They believed the world owed them a living because of who their parents were, screw everyone else. I would never want to be one of them because every
man jack of them was a See You Next Tuesday.
Guess which sort Alexander Boris dePfeiffel Johnson was and is? And David Cameron?
Thing is, you don't need to have inside knowledge to know what shower of cnuts they are. We were warned over and over and over and over. We saw
decades of underfunding in the regions, a gap filled largely by the European Social Fund. We saw what Cameron's first government did to local
services. We saw what Bodger Johnson did as Mayor of London. We saw what Jacob Rees Mogg and the other hedge fund politicians did before, during
and after the referendum. We had Operation Yellowhammer.

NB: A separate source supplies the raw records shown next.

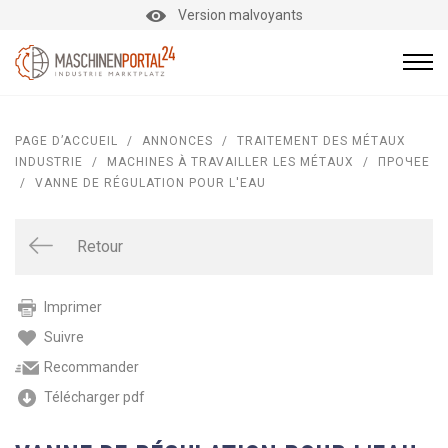
Version malvoyants
PAGE D’ACCUEIL
/
ANNONCES
/
TRAITEMENT DES MÉTAUX
INDUSTRIE
/
MACHINES À TRAVAILLER LES MÉTAUX
/
ПРОЧЕЕ
/
VANNE DE RÉGULATION POUR L'EAU
Retour
Imprimer
Suivre
Recommander
Télécharger pdf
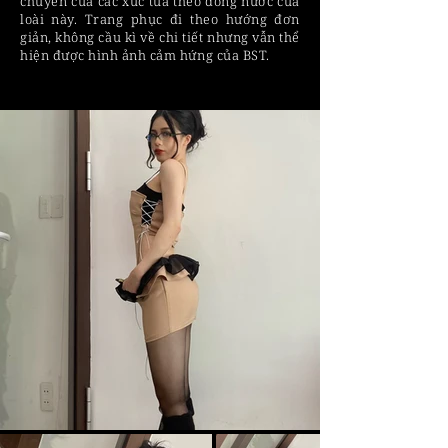
chuyển của các xúc tua theo dòng nước của
loài này. Trang phục đi theo hướng đơn
giản, không cầu kì về chi tiết nhưng vẫn thể
hiện được hình ảnh cảm hứng của BST.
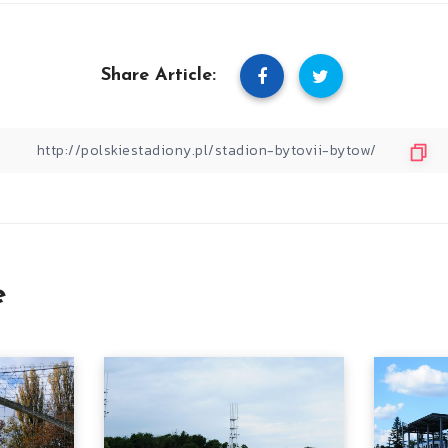
Share Article:
e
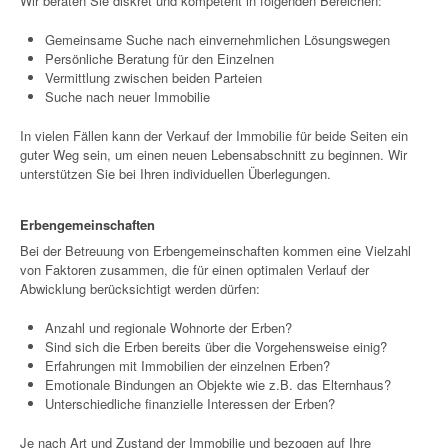
Wir beraten Sie diskret und kompetent in folgenden Bereichen:
Gemeinsame Suche nach einvernehmlichen Lösungswegen
Persönliche Beratung für den Einzelnen
Vermittlung zwischen beiden Parteien
Suche nach neuer Immobilie
In vielen Fällen kann der Verkauf der Immobilie für beide Seiten ein
guter Weg sein, um einen neuen Lebensabschnitt zu beginnen. Wir
unterstützen Sie bei Ihren individuellen Überlegungen.
Erbengemeinschaften
Bei der Betreuung von Erbengemeinschaften kommen eine Vielzahl
von Faktoren zusammen, die für einen optimalen Verlauf der
Abwicklung berücksichtigt werden dürfen:
Anzahl und regionale Wohnorte der Erben?
Sind sich die Erben bereits über die Vorgehensweise einig?
Erfahrungen mit Immobilien der einzelnen Erben?
Emotionale Bindungen an Objekte wie z.B. das Elternhaus?
Unterschiedliche finanzielle Interessen der Erben?
Je nach Art und Zustand der Immobilie und bezogen auf Ihre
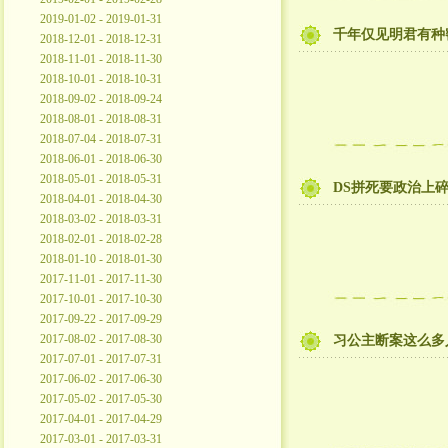
2019-01-02 - 2019-01-31
千年仅见明君有种
2018-12-01 - 2018-12-31
2018-11-01 - 2018-11-30
2018-10-01 - 2018-10-31
2018-09-02 - 2018-09-24
2018-08-01 - 2018-08-31
2018-07-04 - 2018-07-31
2018-06-01 - 2018-06-30
2018-05-01 - 2018-05-31
DS拼死要政治上
2018-04-01 - 2018-04-30
2018-03-02 - 2018-03-31
2018-02-01 - 2018-02-28
2018-01-10 - 2018-01-30
2017-11-01 - 2017-11-30
2017-10-01 - 2017-10-30
2017-09-22 - 2017-09-29
2017-08-02 - 2017-08-30
习公主断案这么多
2017-07-01 - 2017-07-31
2017-06-02 - 2017-06-30
2017-05-02 - 2017-05-30
2017-04-01 - 2017-04-29
2017-03-01 - 2017-03-31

We had the writings of Dominic Raab, Pritti Patel and the like, describing the British
workers as the laziest in the developed world. We had Patrick Minford, the Leave campaign's favourite economist, tell us repeatedly and openly that
the fishing and farming sectors would be the first to get it up the arse after Brexit. We had decades of economic history that told us what
self-described free market politicians did when faced with a crunch like Brexit. We even had Bodger lying to the Queen to her face.
And people still voted for them.
They're still making no secret of what they are doing. Look at the Parliamentary business over the last two years. It's the equivalent of putting a
price on everything and sticking guards at the door to make sure the workers don't nick anything.
Bodger got a mystery donation of £27,000 worth of organic takeaways during lockdown - he looks like he enjoys his food but twenty seven grands
worth? We had the redecoration of the private apartment in Number Ten, courtesy of several anonymous donors. We had £38 BILLION spaffed on shonky
contracts last year. We had the unelected Lord Frost yesterday or today, making it sound like he and Bodger's oven ready deal was nothing to do with
them, it's all down to the nasty EU. On Friday we even had Kwasi Kwarteng telling us the current disruption is the start of the post-Brexit
economic readjustment before the Party could spin it into another glimpse of the distant sunny uplands.
And people could still vote for them again.